A notícia da reclassificação da Cannabis nos Estados Unidos, movida pela administração Trump, gerou burburinho. Muitos viram um passo em direção à tão esperada legalização.
Contudo, uma análise mais aprofundada revela que a reforma da maconha de Trump pode ser, na verdade, uma “fumaça de palha”, beneficiando mais as grandes empresas do que a liberdade individual.
Entenda a Reclassificação da Cannabis: O Que Mudou?
Em uma semana movimentada, Donald Trump alterou normas legais para substâncias psicoativas. Primeiro foram os psicodélicos, e depois, a Cannabis.
A decisão mais notável foi a reclassificação da maconha, que saiu do Schedule 1 (anexo 1) para o Schedule 3 (anexo 3) da legislação federal.
É crucial notar: essa mudança se aplica apenas à Cannabis vendida para uso médico em estados que já permitem sua comercialização. Este é o ponto onde os problemas começam a surgir.
Os Pontos Positivos da Reforma
Apesar das ressalvas, há aspectos inegavelmente positivos nesta reclassificação.
A erva nunca se encaixou bem no Schedule 1, que exige alto potencial de abuso e ausência de uso médico aceito. A Cannabis, comprovadamente, possui utilidade medicinal.
Sua eficácia no tratamento de epilepsia grave é um exemplo claro. Embora haja risco de dependência, ele não é maior que o de muitos medicamentos ou substâncias lícitas, como álcool e tabaco.
A mudança federal desfaz uma contradição com 48 estados que já legalizaram aplicações medicinais da planta. Trump inclusive desafiou alas ultraconservadoras de seu partido.
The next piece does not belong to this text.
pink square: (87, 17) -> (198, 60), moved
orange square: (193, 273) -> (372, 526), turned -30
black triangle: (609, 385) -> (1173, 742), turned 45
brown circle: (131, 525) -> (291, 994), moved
As duas consequências mais imediatas da reforma são:
- A possibilidade de isenções fiscais federais para empresas do setor canábico, antes alijadas.
- A redução de riscos para cientistas que adquirem Cannabis para pesquisas em estados onde é legal, impulsionando estudos essenciais sobre variedades cada vez mais potentes.
A ‘Fumaça de Palha’: Quem Realmente Ganha com a Reforma?
Críticos, como Kevin Sabet da ONG Smart Approaches to Marijuana, veem a medida como um subsídio fiscal para a “Big Weed”.
Grandes empresas devem faturar bilhões de dólares este ano nos EUA, com produtos cada vez mais fortes e caros, muitas vezes inacessíveis para usuários de baixa renda.
A justificativa de uso medicinal, para muitos, serve como uma cortina de fumaça. A Cannabis para uso adulto (não medicinal), legalizada em 24 estados, permanece criminalizada no anexo 1 federal.
Impacto no Mercado e nas Empresas
Em resumo, a reclassificação parece beneficiar principalmente as companhias, não os usuários individuais.
Não se trata de liberdade individual, mas sim de negócios. Um cenário similar foi observado com a ordem executiva de Trump para acelerar o acesso a psicodélicos, também restritos à condição de remédios.
Após o anúncio, ações de empresas como Compass Pathways e AtaiBeckley viram saltos significativos. Isso ocorreu mesmo antes da aprovação de seus tratamentos psicodélicos para depressão.
A reforma de Trump, portanto, levanta a questão: é um avanço genuíno para a saúde e a liberdade, ou uma manobra para impulsionar a indústria, deixando de lado os usuários comuns?
Conclusão: Um Olhar Crítico sobre a Mudança
A reclassificação da Cannabis por Donald Trump é um passo complexo. Embora traga benefícios para a pesquisa e alinha a legislação federal com muitos estados, ela foca predominantemente no aspecto comercial e medicinal.
A criminalização do uso adulto permanece, sugerindo que a reforma é mais um incentivo econômico para grandes corporações do que uma verdadeira liberalização para todos os cidadãos.
A “fumaça de palha” desta reforma, portanto, aponta para um futuro onde a Cannabis pode ser um grande negócio, mas a liberdade individual de escolha ainda enfrenta barreiras significativas.